Il faut chercher à utiliser des formules qui permettent au lecteur de comprendre la progression et la cohérence de votre démonstration, et qui suppose qu’aucun autre plan, meilleur, n’était possible :
Voilà une liste de possibilités, tant pour l’explication que pour la dissertation à compléter pendant l’année. :

Nous verrons que...
Mais nous devrons nous demander si... refusant de parler de... ne veut pas...
Peut-être comprendrons-nous alors quel est le véritable...
Nous constaterons que, si...
Mais ne serons-nous pas en droit de douter, reconnaître dans...
Nous devrons alors examiner la possibilité que...

Exemple d’introduction  :

“Le beau est-il ce qui plaît ?”

Que les êtres humains éprouvent un plaisir à produire des objets et exercer des activités sans souci de leur utilité, cela paraît incontestable. Cette production initialement ludique, repérable dans l’histoire de tous les peuples, est ce que l’on qualifie d’activité artistique... Que les femmes et les hommes aiment à se coiffer, se maquiller, se peindre, se tatouer, se vêtir, se parer montre suffisamment leur attrait spontané pour la beauté, attrait qu’ils manifestent d’abord dans le rapport esthétique qu’ils entretiennent à leur propre corps. Il ne semblerait donc pas absurde de dire que l’intérêt humain pour le beau trouve sa source dans le phénomène du plaisir. Mais le sentiment du beau est-il tout entier, et strictement, identifiable comme l’expérience d’un attrait, et le beau est-il exactement définissable comme quelque chose d’aimable ? Autrement dit, le beau est-il ce qui plaît ?

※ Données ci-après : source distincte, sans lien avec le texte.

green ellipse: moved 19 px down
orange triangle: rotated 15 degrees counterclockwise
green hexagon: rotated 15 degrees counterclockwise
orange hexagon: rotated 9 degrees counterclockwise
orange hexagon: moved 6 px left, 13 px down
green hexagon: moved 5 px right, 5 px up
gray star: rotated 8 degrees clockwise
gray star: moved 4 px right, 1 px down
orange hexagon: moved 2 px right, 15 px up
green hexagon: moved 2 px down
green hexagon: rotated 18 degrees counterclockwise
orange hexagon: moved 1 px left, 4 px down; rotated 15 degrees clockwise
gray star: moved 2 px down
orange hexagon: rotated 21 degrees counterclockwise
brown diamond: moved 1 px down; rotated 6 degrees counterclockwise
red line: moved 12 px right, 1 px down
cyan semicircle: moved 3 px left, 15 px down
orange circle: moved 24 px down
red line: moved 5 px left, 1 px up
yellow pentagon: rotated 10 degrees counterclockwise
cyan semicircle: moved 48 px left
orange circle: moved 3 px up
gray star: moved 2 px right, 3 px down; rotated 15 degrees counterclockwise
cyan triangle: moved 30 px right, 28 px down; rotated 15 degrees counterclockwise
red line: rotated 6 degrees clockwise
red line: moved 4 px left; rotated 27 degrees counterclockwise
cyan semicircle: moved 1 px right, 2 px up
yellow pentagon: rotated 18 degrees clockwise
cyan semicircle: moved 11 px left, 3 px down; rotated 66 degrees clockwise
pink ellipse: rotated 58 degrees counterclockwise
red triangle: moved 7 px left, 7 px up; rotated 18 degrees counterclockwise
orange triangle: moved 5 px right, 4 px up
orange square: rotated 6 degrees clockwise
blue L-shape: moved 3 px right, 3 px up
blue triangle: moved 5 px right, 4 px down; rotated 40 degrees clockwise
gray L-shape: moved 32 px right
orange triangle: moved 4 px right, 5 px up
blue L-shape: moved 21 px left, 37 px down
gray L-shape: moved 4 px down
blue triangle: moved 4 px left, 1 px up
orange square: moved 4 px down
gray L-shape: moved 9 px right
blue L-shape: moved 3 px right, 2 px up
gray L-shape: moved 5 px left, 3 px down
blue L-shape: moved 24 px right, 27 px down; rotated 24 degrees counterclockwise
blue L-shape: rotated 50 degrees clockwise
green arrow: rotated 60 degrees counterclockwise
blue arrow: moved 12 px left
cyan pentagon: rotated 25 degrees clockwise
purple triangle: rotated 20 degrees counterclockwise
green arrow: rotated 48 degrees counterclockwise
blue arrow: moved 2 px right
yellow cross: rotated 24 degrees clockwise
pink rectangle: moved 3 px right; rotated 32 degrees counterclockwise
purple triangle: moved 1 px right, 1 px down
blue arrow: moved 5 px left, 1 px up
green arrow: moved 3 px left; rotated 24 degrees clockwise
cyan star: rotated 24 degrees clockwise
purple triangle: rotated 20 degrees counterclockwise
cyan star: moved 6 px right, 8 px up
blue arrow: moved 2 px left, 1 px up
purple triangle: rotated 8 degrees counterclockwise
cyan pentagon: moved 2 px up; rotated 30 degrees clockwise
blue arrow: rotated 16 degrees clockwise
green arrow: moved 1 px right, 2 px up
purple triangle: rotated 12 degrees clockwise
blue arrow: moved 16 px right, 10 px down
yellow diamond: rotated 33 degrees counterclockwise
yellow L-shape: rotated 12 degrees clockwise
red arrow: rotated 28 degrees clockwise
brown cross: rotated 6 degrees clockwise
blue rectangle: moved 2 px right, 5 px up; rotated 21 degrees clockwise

Dire que le beau est “ce qui plaît”, c’est, pour le définir, l’assimiler à tout autre objet susceptible d’occasionner en nous un plaisir comme par exemple la consommation d’une tasse de café. Or le bon sens suffit à trouver inadéquat le parallèle entre le plaisir esthétique et un plaisir gastronomique. En effet n’est-il pas abusif de qualifier de “beau” le sentiment éprouvé à la dégustation d’une tasse de café ? La difficulté que nous devons exploiter tient dans l’ambiguïté du sentiment du beau : si l’expérience du beau correspond à un plaisir indéniable, ce sentiment est-il réductible à la catégorie générale du “plaisir” qui désigne toutes les sensations empiriquement éprouvées ? Comment, autrement, comprendre que l’on qualifie de belle la représentation picturale d’une scène de violence comme par exemple Les fusillés de Goya ? Et pourquoi est-il possible d’éprouver un plaisir à la contemplation d’une telle oeuvre ?

Nous constaterons que, si tout ce qui plaît ne procède pas toujours du beau, le beau est toujours plaisant. Mais ne serons-nous pas en droit de douter reconnaître dans le plaisir du beau les mêmes caractéristiques qu’en tout plaisir matériel ? Nous devrons alors examiner la possibilité que ce qui plaît dans le beau soit l’intuition d’une vérité, portée par les formes de l’art.